Leukocytes, especially macrophages, are found within the interstitial tissue of most mammal testes. They may be involved in Leydig cell development, steroidogenesis, and immune response [34]. One of the noticeable phenomena in the SARS testis is leukocyte infiltration. These cells could affect the function of Leydig cells and then production of testosterone, damage the blood-testis barrier, and destroy the seminiferous epithelium directly. More important, these cells and their products, inflammatory cytokines, may activate the autoimmune response and autoantibody development within the tubules. Previous studies demonstrated the deposits of IgG in germinal epithelium, the basement membrane, interstitium, vascular endothelium, and degenerated germ cells in experimental autoimmune orchitis (EAO) [35, 36], and it was reported that serum IgG was increased in SARS patients [37]. In our study, we observed extensive IgG precipitation in the seminiferous epithelium, including in some degenerated germ cells and Sertoli cells. It was very possible that the SARS virus might not infect testis directly but that it triggered a secondary autoimmune response and, like other viral orchitis, SARS orchitis was also autoimmune orchitis.

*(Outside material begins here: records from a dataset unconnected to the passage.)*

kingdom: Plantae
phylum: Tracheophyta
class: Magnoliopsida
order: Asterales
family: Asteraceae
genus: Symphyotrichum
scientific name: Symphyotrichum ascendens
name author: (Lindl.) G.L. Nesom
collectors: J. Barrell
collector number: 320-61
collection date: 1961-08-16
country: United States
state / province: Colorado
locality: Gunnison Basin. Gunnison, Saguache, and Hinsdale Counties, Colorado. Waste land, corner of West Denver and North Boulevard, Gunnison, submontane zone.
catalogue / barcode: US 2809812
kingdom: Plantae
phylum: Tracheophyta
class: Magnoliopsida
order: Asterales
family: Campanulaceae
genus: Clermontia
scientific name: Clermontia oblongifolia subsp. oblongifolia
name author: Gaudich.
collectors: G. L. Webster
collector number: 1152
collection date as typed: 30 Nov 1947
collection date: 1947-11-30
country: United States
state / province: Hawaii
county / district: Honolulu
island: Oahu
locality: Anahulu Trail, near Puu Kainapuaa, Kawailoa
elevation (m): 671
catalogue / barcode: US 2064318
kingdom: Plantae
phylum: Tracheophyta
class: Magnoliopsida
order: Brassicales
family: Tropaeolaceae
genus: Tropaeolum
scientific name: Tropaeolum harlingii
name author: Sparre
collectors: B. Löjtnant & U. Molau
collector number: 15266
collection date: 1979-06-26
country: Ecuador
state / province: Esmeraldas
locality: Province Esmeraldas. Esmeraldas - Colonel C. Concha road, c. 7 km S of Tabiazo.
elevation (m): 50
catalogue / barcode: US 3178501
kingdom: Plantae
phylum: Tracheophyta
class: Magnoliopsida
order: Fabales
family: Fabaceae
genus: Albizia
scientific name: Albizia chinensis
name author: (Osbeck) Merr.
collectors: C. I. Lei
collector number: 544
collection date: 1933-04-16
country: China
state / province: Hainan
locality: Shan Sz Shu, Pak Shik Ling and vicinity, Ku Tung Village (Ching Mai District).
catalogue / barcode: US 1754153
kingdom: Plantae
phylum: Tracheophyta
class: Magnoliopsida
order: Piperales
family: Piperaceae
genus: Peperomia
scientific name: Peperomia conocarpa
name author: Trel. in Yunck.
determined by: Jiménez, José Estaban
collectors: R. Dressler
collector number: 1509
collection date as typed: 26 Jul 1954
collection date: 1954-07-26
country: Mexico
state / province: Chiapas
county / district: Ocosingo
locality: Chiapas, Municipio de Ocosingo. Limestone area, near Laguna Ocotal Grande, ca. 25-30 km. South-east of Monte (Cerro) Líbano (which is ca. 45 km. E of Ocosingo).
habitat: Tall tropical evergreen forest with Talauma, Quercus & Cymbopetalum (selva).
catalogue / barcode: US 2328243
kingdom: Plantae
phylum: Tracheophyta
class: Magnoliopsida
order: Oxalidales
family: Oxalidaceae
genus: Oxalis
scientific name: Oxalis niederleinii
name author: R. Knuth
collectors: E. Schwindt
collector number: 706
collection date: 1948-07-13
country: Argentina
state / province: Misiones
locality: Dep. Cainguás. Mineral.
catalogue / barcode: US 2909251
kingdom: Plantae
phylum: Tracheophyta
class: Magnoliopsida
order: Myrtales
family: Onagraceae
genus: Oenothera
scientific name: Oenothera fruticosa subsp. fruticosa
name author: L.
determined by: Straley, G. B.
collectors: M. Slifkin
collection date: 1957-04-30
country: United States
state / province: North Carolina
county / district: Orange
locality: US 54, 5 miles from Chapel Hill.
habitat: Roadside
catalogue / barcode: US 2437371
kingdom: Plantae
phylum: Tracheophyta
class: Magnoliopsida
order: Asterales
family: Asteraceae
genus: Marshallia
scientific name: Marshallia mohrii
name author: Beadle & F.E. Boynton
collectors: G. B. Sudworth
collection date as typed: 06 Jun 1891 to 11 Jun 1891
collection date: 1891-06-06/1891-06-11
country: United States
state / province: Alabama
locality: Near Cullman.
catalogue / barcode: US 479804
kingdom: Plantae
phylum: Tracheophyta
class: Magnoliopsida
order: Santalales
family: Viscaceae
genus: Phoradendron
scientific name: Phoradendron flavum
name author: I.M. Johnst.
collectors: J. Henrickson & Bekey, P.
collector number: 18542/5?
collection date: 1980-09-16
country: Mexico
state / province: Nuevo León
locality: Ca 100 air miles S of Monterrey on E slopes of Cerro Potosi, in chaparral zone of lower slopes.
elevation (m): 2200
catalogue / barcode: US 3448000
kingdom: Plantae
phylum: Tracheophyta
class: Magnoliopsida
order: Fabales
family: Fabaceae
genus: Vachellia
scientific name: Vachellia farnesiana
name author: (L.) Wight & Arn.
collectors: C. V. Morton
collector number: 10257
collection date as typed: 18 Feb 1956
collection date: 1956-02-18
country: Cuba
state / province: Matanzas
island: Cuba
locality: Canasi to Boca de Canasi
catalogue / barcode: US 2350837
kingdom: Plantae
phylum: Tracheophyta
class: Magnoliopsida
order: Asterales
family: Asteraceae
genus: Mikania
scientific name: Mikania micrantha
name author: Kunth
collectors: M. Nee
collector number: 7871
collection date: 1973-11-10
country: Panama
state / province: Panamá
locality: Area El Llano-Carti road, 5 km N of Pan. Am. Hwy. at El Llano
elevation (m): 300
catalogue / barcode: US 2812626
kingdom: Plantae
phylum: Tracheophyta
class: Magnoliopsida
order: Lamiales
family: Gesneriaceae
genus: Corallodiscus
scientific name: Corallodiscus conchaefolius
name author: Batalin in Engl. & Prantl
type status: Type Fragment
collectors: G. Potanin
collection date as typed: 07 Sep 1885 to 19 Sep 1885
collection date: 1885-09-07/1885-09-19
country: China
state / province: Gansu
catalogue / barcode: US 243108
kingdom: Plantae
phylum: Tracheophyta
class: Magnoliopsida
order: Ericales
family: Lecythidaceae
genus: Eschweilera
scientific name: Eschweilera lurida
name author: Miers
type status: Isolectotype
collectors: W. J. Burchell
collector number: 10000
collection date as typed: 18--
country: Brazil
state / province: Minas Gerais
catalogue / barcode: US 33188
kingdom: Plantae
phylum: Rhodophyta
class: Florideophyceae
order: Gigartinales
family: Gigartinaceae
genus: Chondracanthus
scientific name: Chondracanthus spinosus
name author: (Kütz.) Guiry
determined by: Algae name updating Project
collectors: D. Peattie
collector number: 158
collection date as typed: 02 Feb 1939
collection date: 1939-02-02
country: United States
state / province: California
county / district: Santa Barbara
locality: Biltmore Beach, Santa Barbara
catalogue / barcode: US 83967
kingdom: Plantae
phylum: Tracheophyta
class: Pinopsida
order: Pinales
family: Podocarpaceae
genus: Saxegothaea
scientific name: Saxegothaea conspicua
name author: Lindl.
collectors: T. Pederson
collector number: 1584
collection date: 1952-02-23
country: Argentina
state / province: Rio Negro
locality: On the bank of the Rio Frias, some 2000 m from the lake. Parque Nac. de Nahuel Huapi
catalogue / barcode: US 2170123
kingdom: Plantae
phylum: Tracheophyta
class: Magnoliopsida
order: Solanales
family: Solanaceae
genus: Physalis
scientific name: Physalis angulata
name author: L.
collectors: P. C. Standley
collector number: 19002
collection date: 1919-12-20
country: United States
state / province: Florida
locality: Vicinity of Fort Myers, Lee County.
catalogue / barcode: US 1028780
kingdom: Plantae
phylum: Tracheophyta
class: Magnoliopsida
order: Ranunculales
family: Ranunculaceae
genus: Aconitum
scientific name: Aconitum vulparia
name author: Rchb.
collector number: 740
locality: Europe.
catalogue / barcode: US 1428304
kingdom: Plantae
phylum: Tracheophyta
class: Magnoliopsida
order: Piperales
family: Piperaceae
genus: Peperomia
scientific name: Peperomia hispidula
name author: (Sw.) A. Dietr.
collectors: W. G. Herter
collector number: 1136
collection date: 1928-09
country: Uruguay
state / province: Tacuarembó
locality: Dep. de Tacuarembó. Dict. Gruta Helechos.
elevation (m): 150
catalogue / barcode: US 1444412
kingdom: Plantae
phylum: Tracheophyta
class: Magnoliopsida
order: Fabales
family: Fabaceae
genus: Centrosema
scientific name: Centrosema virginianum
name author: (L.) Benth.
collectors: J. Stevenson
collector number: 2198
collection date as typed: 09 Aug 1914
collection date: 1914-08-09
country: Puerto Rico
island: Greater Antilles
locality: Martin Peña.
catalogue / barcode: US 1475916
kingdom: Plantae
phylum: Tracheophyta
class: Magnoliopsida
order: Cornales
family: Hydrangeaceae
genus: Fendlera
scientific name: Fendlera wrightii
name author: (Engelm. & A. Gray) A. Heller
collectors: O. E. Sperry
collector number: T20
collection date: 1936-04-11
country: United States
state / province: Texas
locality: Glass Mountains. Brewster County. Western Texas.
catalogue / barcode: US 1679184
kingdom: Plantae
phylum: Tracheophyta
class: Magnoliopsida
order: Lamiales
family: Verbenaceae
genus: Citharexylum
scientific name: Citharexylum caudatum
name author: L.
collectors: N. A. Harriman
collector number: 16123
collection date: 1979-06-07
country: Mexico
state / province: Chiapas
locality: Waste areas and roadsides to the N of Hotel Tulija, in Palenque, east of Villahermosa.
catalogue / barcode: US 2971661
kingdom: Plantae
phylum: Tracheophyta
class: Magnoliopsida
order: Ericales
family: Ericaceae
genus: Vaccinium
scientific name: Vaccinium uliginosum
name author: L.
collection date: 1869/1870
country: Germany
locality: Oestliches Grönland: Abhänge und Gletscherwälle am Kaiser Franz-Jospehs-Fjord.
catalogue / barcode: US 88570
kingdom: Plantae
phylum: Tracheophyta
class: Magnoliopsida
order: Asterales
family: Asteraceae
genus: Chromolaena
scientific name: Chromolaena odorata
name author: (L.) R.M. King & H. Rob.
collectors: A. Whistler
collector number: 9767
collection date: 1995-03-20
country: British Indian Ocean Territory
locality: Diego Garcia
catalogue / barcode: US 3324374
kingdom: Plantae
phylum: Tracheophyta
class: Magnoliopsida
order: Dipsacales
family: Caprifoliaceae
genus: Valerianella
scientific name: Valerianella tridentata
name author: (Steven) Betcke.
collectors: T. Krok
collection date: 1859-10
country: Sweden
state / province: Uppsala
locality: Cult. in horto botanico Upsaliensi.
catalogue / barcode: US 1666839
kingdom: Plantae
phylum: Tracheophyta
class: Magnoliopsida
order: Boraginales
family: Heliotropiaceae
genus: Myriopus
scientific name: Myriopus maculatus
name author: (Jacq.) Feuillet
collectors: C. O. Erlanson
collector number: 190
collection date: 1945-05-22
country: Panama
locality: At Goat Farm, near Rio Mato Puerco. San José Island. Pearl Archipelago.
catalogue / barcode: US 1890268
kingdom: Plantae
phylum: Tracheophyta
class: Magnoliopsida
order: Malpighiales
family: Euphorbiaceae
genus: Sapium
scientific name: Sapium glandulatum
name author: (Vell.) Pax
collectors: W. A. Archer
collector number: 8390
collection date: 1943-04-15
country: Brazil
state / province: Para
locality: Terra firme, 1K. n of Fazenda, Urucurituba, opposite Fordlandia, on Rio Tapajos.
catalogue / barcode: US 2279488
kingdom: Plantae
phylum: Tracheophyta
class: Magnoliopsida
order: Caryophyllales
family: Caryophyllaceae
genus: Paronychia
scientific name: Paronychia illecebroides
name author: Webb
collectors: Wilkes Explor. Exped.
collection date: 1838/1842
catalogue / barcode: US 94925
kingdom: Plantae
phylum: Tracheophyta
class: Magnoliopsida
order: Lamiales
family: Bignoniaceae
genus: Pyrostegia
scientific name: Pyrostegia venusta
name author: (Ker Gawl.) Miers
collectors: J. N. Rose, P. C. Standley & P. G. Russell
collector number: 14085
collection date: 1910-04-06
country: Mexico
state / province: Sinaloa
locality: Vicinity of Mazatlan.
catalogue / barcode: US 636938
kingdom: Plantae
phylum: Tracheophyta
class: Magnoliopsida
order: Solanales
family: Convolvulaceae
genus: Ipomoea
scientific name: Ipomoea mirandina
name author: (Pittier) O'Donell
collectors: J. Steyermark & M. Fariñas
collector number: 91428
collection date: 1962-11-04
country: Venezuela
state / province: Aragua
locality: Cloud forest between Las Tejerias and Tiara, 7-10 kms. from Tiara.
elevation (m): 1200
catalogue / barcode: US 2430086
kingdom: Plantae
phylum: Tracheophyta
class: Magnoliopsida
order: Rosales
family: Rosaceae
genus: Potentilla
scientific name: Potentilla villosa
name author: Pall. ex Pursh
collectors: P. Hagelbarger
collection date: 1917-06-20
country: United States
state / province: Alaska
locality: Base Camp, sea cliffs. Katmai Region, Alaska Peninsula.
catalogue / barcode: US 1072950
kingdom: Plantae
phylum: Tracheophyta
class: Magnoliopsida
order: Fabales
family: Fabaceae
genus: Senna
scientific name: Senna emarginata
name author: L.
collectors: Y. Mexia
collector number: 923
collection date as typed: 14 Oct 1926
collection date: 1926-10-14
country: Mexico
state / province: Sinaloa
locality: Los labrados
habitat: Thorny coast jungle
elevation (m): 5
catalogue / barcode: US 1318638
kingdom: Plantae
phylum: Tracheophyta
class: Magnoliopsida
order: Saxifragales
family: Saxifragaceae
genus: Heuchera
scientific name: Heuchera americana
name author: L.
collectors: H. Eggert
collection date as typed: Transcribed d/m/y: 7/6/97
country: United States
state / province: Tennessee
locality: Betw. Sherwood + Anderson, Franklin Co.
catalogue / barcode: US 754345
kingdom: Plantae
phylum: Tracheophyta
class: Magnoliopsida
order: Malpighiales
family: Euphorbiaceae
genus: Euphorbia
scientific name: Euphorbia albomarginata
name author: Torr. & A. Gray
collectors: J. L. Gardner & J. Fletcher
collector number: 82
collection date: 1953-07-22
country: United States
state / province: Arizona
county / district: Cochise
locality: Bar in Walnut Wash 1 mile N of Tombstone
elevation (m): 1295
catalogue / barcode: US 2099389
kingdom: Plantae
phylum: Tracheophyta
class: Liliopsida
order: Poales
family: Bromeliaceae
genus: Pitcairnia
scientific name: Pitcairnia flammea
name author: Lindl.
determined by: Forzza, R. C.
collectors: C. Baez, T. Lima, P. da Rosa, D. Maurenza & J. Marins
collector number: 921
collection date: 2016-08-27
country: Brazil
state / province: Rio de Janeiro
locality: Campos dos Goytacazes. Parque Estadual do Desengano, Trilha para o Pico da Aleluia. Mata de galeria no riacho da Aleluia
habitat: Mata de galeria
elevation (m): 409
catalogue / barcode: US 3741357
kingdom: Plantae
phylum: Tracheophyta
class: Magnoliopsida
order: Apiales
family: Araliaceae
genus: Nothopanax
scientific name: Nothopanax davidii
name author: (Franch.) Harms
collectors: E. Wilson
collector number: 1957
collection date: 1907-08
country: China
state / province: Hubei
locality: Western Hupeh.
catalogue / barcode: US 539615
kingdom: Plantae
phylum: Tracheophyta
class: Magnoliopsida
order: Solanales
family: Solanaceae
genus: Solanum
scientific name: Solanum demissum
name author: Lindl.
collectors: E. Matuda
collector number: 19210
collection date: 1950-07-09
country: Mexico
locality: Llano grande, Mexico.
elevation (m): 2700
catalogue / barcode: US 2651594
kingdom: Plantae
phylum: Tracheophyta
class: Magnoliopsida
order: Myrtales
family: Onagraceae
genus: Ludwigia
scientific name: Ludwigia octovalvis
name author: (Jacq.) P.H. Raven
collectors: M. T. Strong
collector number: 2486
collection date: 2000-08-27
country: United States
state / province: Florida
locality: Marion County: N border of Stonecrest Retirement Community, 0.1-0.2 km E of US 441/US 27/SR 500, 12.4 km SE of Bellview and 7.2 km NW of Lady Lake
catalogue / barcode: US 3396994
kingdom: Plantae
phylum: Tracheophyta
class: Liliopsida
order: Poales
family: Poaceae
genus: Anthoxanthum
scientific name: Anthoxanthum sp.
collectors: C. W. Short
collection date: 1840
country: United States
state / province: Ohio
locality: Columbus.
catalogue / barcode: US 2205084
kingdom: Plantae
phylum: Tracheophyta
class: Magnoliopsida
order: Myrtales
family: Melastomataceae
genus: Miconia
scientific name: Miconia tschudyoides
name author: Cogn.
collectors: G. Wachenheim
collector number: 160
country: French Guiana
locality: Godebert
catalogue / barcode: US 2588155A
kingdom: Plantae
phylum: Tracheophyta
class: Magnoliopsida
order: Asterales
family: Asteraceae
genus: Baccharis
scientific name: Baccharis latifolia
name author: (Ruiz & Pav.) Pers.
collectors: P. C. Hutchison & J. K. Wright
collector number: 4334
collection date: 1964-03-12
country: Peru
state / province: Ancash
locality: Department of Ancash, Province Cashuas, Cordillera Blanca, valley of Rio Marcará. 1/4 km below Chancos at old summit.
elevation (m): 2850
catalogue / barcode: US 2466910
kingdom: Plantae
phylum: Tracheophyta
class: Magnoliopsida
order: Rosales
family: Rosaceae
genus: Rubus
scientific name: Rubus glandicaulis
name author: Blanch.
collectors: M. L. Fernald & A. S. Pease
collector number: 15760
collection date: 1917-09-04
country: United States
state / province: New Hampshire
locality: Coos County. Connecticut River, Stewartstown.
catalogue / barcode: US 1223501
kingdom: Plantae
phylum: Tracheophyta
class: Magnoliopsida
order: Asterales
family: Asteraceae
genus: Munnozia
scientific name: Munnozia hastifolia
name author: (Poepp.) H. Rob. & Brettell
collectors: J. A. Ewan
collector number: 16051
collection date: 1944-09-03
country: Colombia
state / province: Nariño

The earliest sign of orchitis was observed in a patient who died 21 days after the onset of the high fever. Due to the severity of the symptoms of the respiratory tract and the gastrointestinal tract, the earliest symptoms of orchitis in SARS patients were not observed or reported clinically. Mumps orchitis develops within a few days of the disease [23]. EAO in murine developed within 20 days after the treatment [36]. However, due to the lack of clinical data for this cohort of patients, a meaningful comparison between the durations of orchitis of the SARS patients and those of mumps and the experimental allergic cases is not feasible.

In conclusion, orchitis is found to be a complication of SARS. In this study, all six cases had orchitis, including one case (S08) with the course of disease of only 21 days. All cases in this study were fatal and the incidence of orchitis in this cohort of patients was 100%. Although the number of cases in this study is limited, the data indicate that SARS infection affected the testes significantly. Like orchitis associated with HIV, mumps, and HBV, several possible mechanisms may be involved in causing testicular damages in SARS patients. Virus does not only cause orchitis, but also leads to sterility and increased incidence of testicular tumor [15–17]. This is particularly important for SARS patients, as most of them are males in the age range of 20–50 yr. Therefore, SARS orchitis should be a significant concern when evaluating the prognosis of SARS. Findings from this study strongly suggest that the reproductive functions of recovered male SARS patients should be followed and evaluated.